Sein jetziger Schlag mag das Geldvermögen der Spekulanten, soweit sie es in diesen Rubel-Scheinen aufbewahren, treffen, aber eben nicht deren Geschäftsgrundlage. Die Genossen Spekulanten haben prompt mit der Verdopplung der Schwarzmarktpreise reagiert - die längst weit mehr als "Schwarzmarkt"-Preise sind. Es sind Preise, die sich der gelungenen Erpressung mit Waren verdanken, von denen es nicht genug und im Staatshandel fast gar nichts mehr gibt. Die Ersetzung der "Kommandowirtschaft" durch eine nicht-vorhandene Marktwirtschaft hat nicht mehr bewirkt, als daß die bis dahin per Kommando organisierte Produktion und Versorgung zusammengebrochen ist. Wenn es aufs Geldverdienen ankommen soll, dann wird nicht mehr für den vorschriftsmäßigen Bedarf produziert, dann sucht sich jeder, der etwas verkaufen kann, die Wege, auf denen er möglichst viel herausschlagen kann. Und je mehr die Not wächst, umso schönere Preise lassen sich verlangen.

Wie soll das am Geld zu reparieren gehen, wenn das Erpressungsgeschäft unter dem Namen 'Markt' höchstoffiziell eingeführt worden ist? Was soll sich an der Erpressung, die die kaputtgegangene Versorgung mit Wucherpreisen ausnützt, dadurch ändern, daß das Geld weniger wird?

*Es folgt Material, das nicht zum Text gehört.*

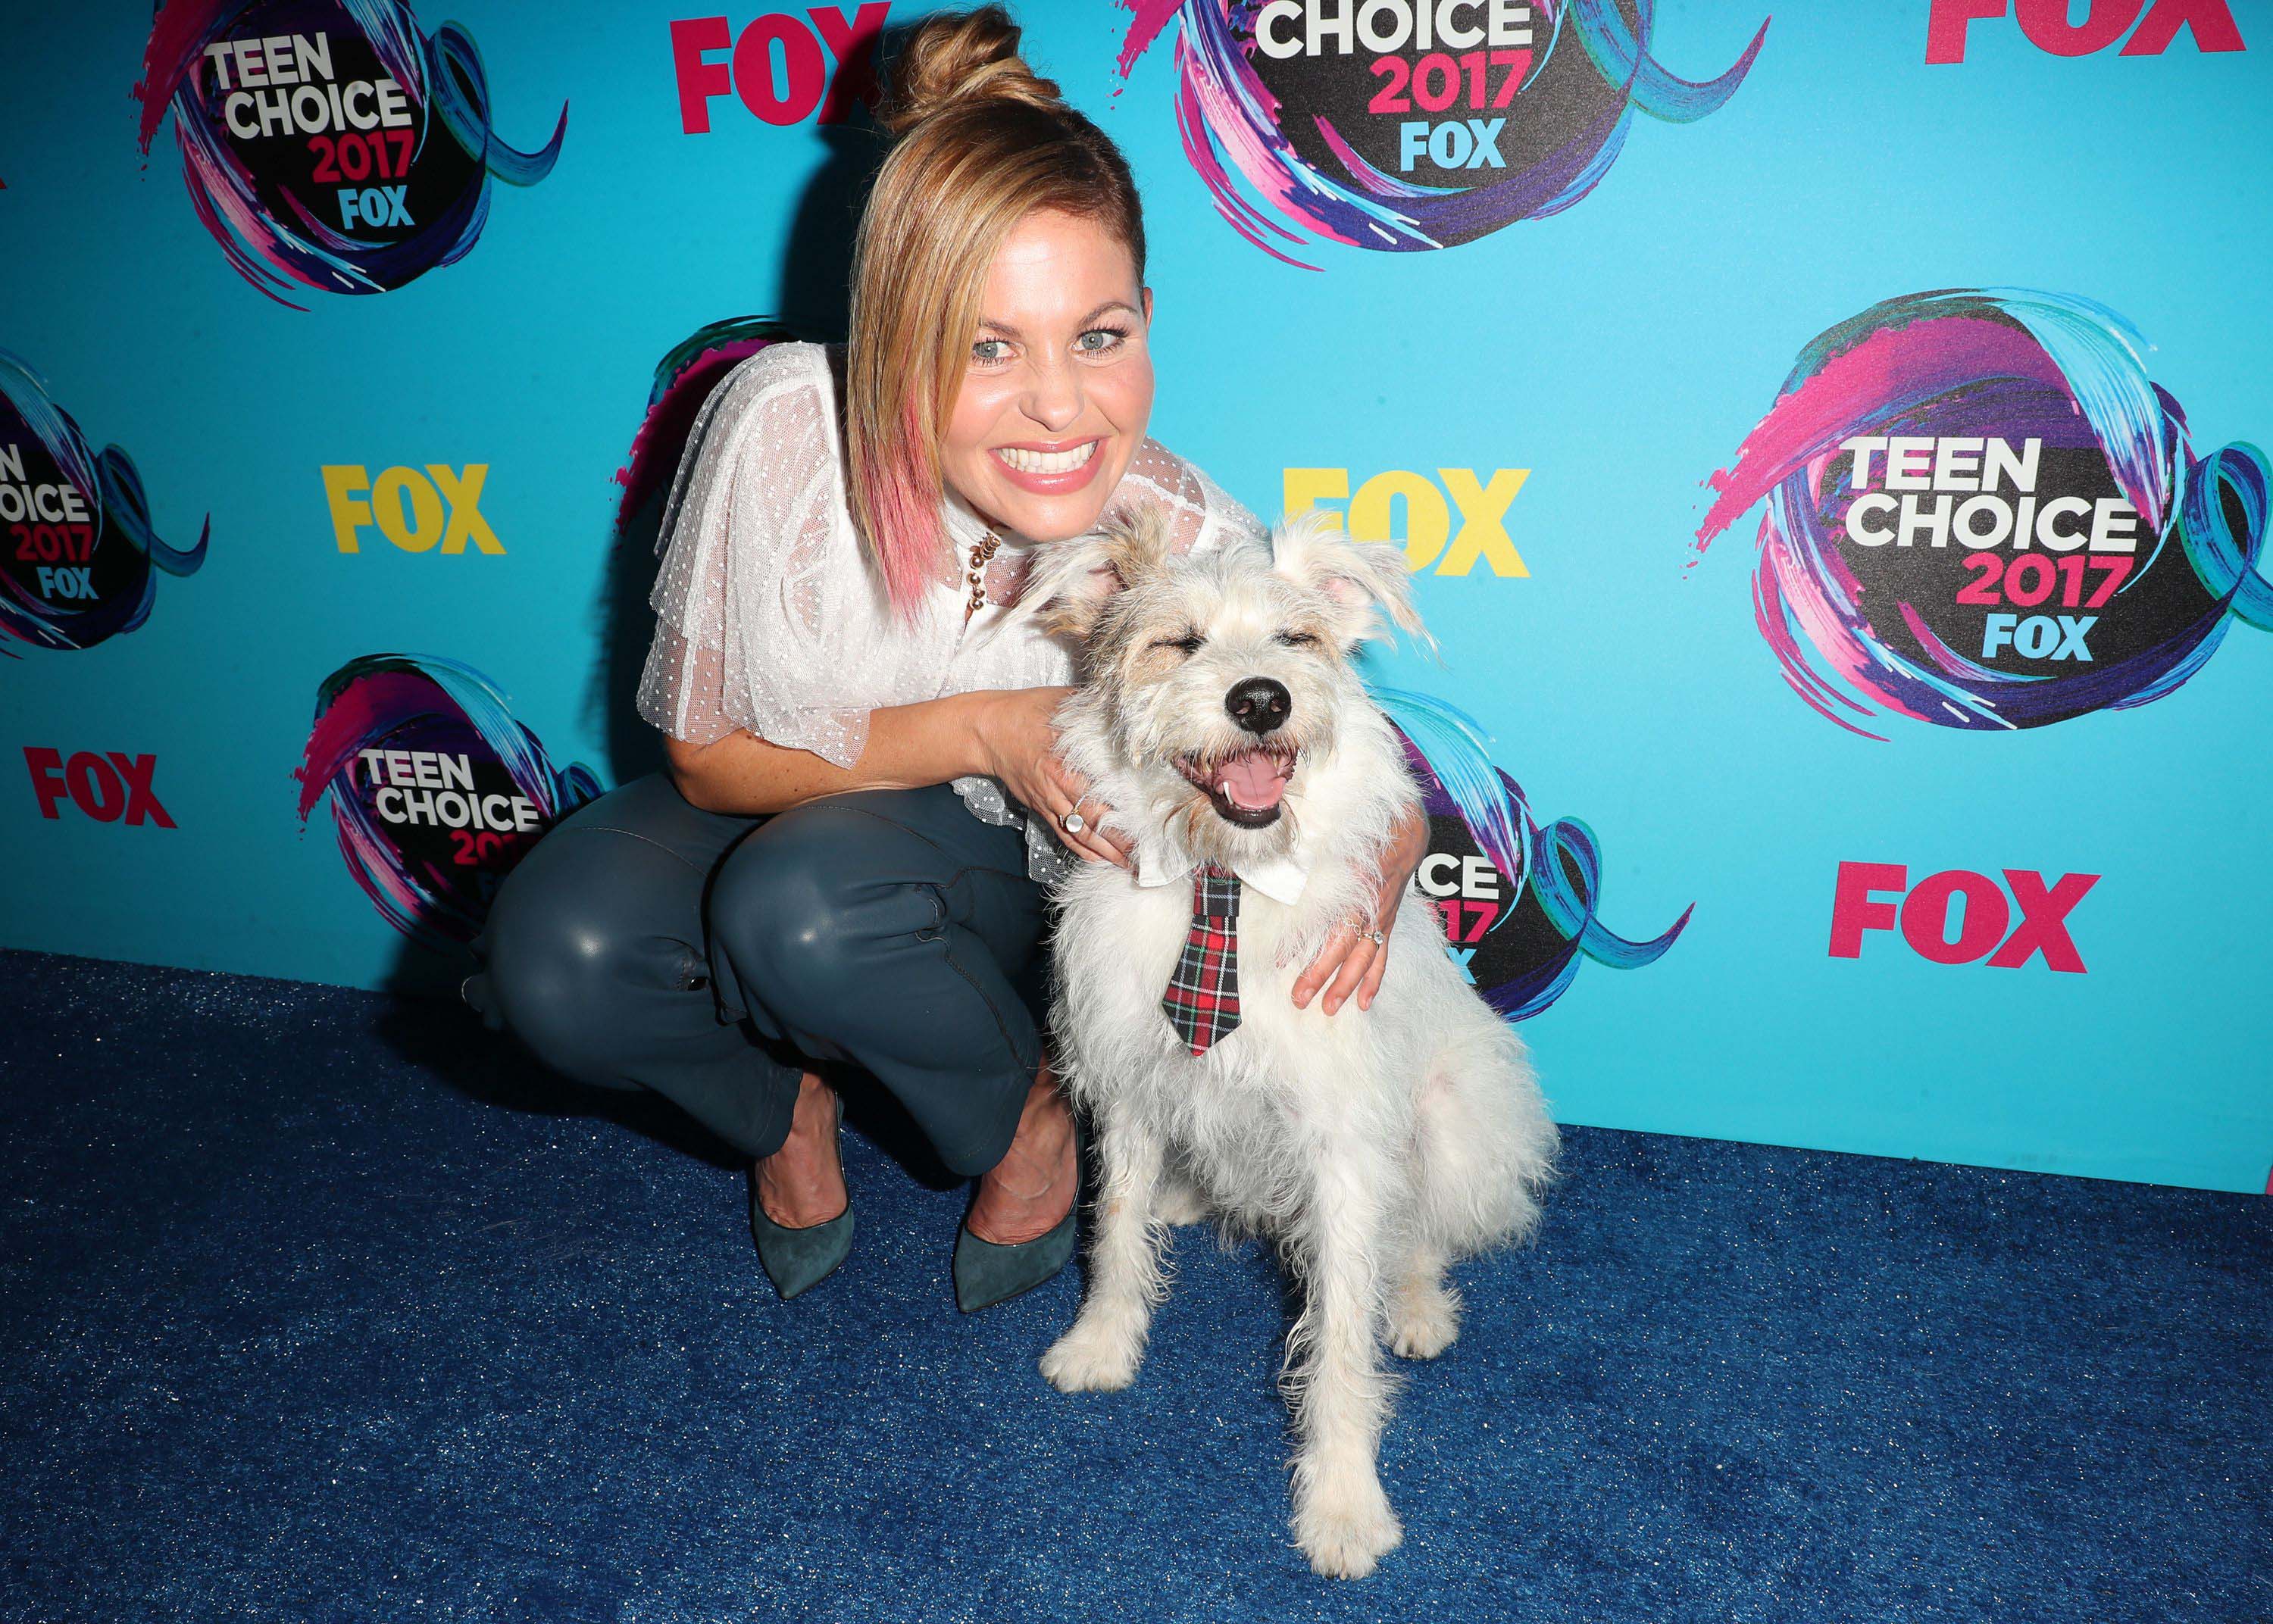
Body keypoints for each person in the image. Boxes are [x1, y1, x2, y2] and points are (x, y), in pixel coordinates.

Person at [461, 3, 1430, 1311]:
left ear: (1147, 316)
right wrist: (986, 729)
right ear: (897, 333)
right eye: (987, 346)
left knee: (802, 908)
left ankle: (1031, 1119)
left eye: (1099, 336)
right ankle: (779, 1117)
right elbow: (701, 759)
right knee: (557, 959)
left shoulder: (1180, 534)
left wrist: (1375, 888)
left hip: (997, 908)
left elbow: (1361, 767)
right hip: (786, 800)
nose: (1059, 405)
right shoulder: (780, 427)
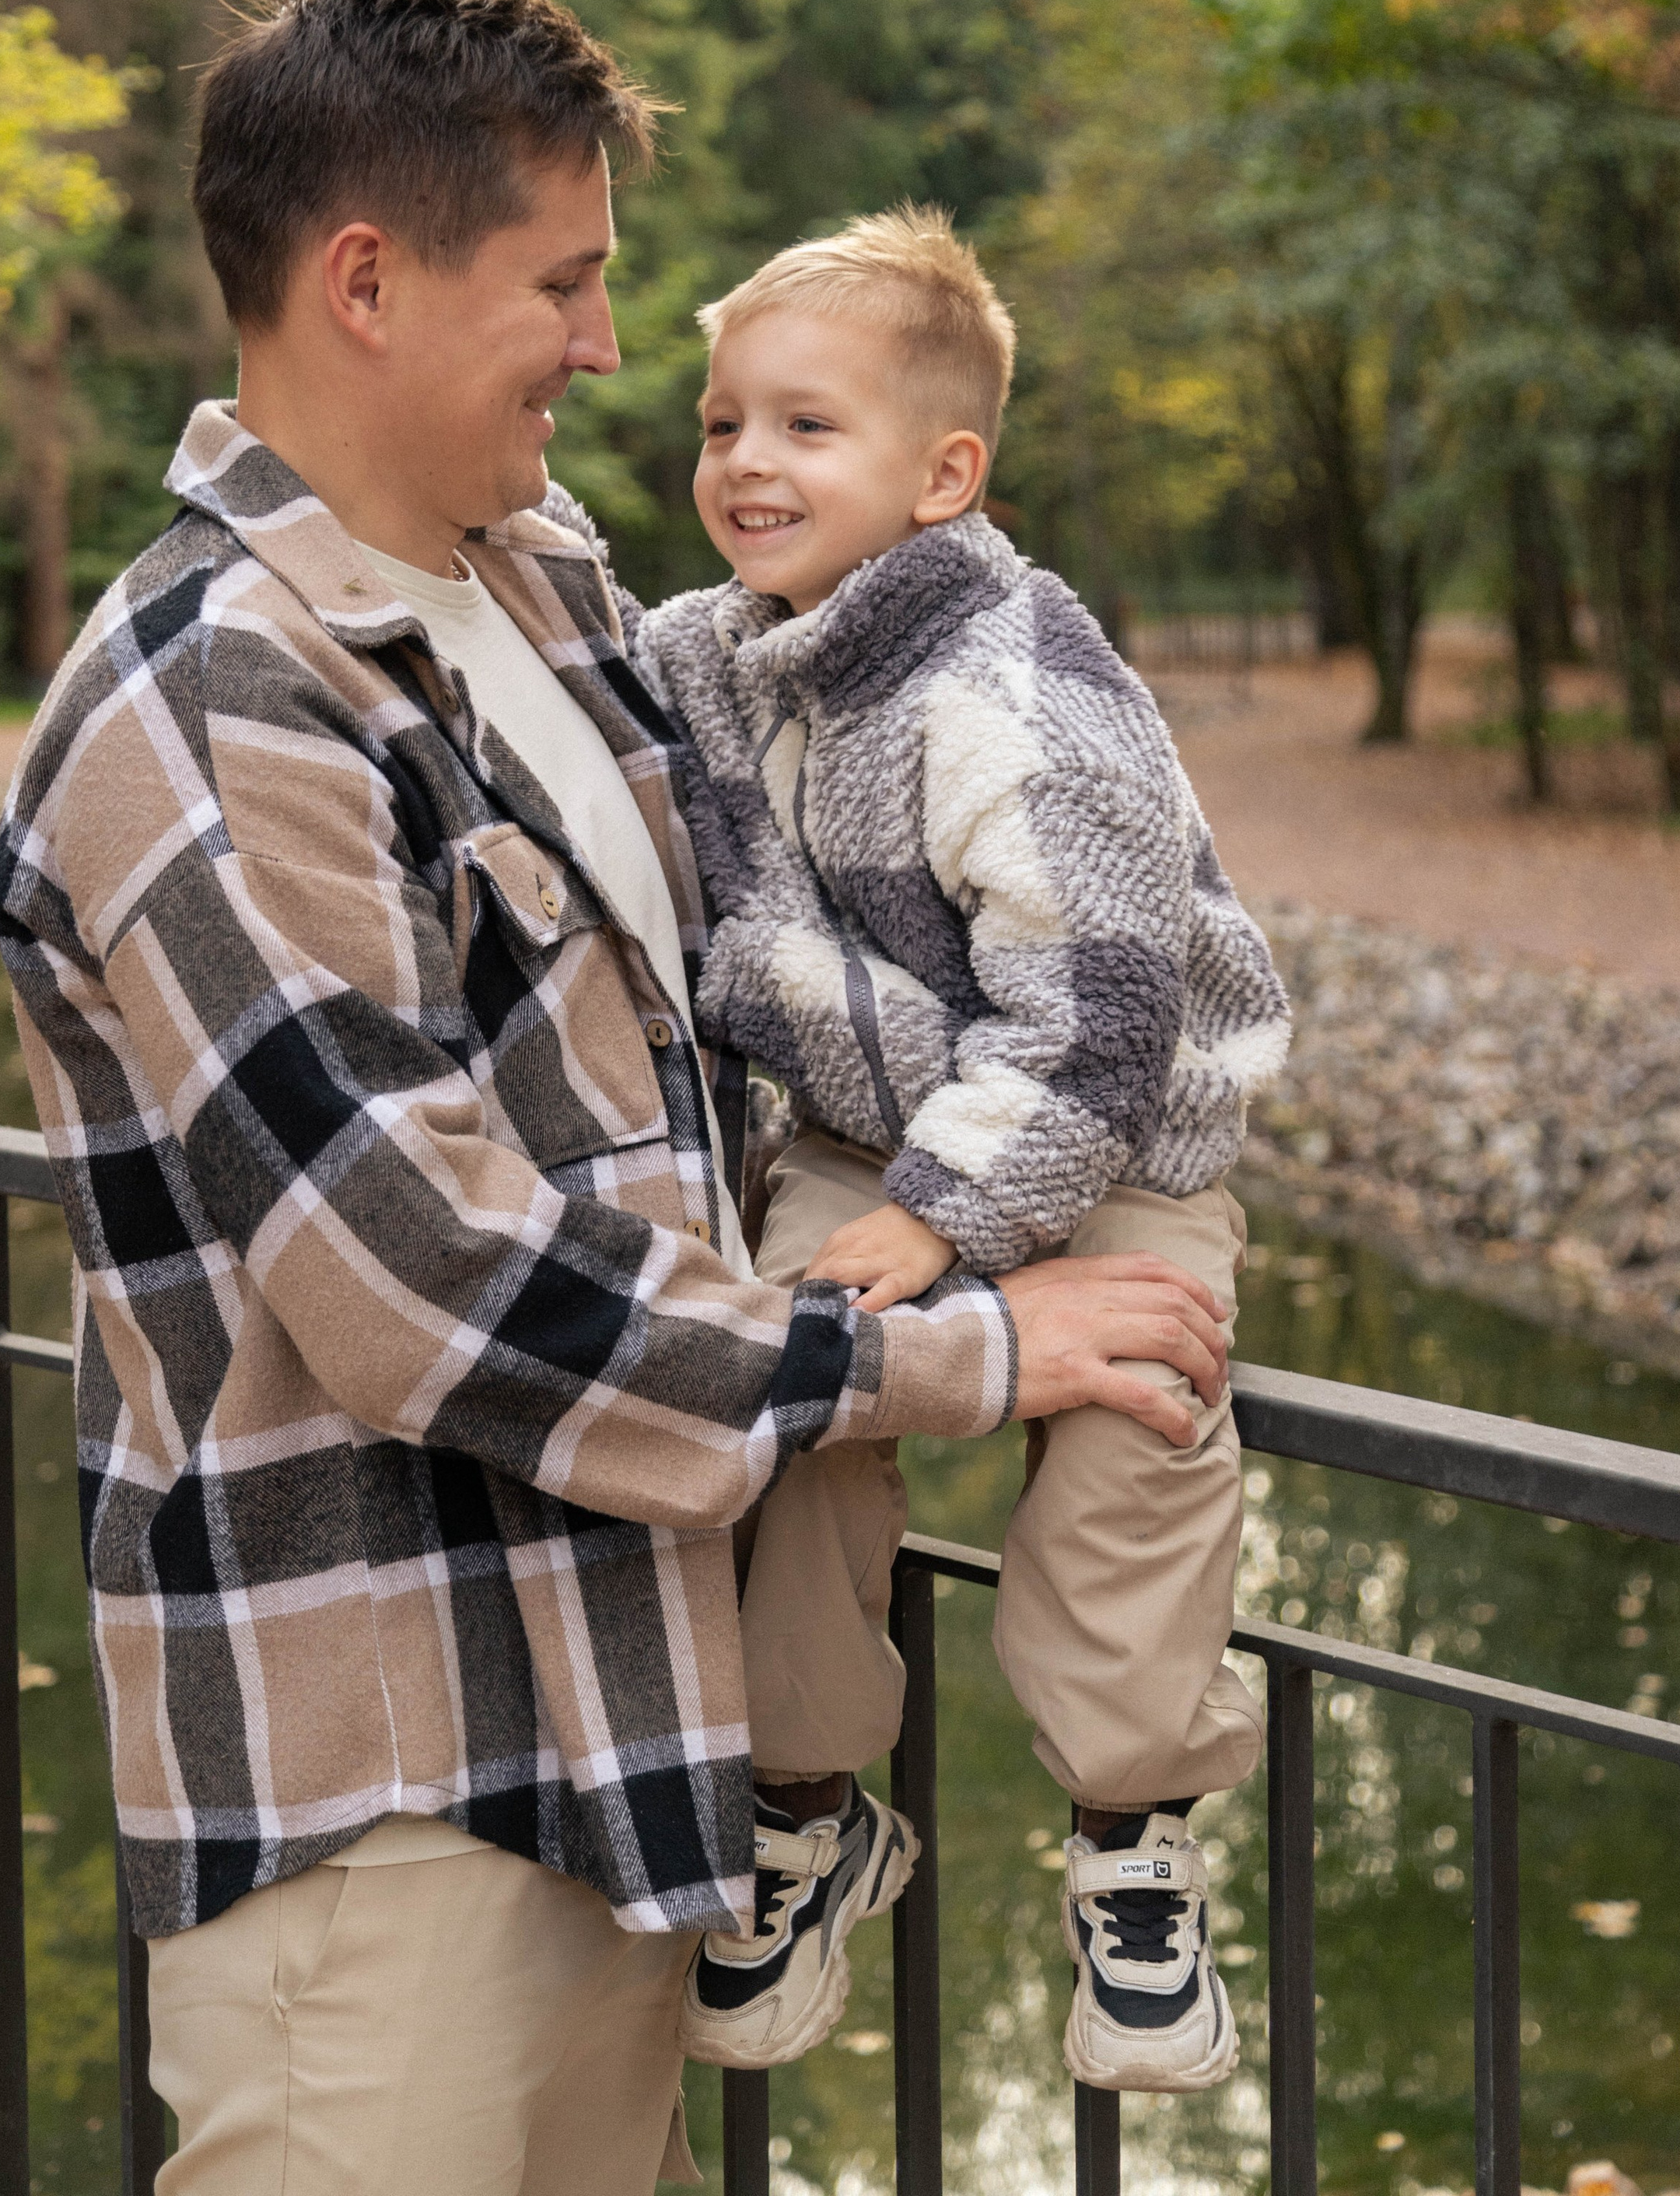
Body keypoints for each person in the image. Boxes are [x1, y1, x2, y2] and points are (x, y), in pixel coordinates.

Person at [0, 0, 1235, 2196]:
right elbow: (439, 1292)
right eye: (563, 284)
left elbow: (781, 971)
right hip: (393, 1830)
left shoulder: (546, 588)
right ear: (366, 280)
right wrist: (966, 1343)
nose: (604, 343)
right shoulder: (210, 710)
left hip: (628, 1755)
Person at [632, 205, 1292, 2096]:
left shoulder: (1013, 683)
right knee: (798, 1364)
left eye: (803, 428)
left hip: (1108, 1132)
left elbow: (1096, 1015)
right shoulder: (717, 655)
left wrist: (945, 1220)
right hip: (873, 1130)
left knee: (1138, 1415)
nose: (746, 463)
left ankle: (1131, 1834)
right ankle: (806, 1800)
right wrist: (892, 1232)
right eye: (720, 421)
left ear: (945, 478)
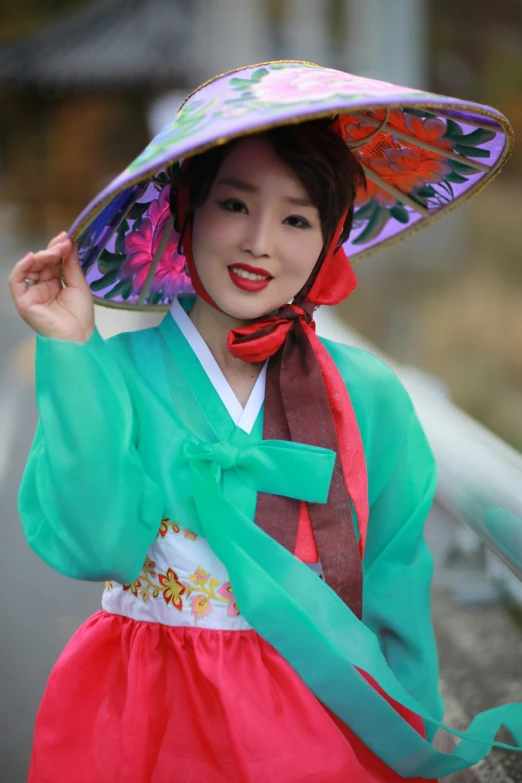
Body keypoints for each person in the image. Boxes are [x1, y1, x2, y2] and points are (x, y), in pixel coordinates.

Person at [9, 60, 522, 780]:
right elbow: (97, 543)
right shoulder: (114, 371)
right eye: (234, 204)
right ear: (186, 211)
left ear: (330, 238)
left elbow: (395, 586)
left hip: (318, 720)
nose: (260, 243)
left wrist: (402, 729)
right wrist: (68, 349)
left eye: (297, 218)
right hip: (142, 716)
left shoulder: (370, 395)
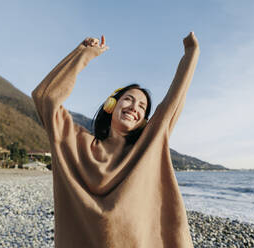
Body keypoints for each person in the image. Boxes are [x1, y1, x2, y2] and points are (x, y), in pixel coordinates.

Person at [32, 32, 199, 248]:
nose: (133, 107)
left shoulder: (147, 146)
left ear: (144, 121)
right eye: (128, 99)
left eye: (142, 107)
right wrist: (84, 53)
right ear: (111, 105)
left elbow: (173, 102)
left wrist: (191, 53)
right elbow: (45, 98)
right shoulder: (78, 144)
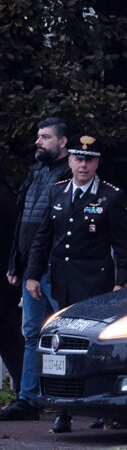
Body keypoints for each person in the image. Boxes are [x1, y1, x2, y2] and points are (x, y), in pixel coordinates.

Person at [25, 132, 127, 433]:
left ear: (97, 163)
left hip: (96, 281)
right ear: (70, 160)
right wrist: (33, 273)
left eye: (89, 159)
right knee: (61, 348)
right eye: (78, 158)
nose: (83, 165)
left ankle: (101, 407)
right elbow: (44, 236)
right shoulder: (57, 192)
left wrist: (121, 282)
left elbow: (123, 245)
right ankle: (65, 410)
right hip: (64, 281)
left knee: (96, 347)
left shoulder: (110, 196)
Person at [1, 117, 76, 422]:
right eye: (38, 136)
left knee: (66, 337)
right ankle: (28, 400)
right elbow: (23, 224)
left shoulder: (69, 176)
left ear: (62, 142)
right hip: (31, 269)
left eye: (45, 137)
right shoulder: (36, 175)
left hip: (55, 268)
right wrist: (15, 264)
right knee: (32, 333)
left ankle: (68, 402)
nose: (38, 142)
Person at [0, 165, 23, 393]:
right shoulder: (9, 198)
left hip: (3, 280)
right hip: (8, 279)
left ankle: (28, 390)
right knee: (8, 338)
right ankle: (27, 389)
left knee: (9, 337)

Was von diesem Bombenbeschluß bleibt, ist die Tatsache, daß ein Stück Zahlungsfähigkeit aus dem Verkehr gezogen wird. Und zwar weniger die der Spekulanten, die ja gar nicht am Weiterverdienen gehindert werden, sondern all der Leute die unglückseligerweise ein paar solche Scheine besitzen, die ihr Monatseinkommen übersteigen. Außer, daß die Leute verarmt werden, die gezwungenermaßen von ihrem Lohn und ihrer Rente leben müssen, bleibt also alles beim Alten: Der Staat setzt weiterhin mit seinem Haushaltsdefizit Zettel in Umlauf, die Spekulanten verdienen weiter an der Armut.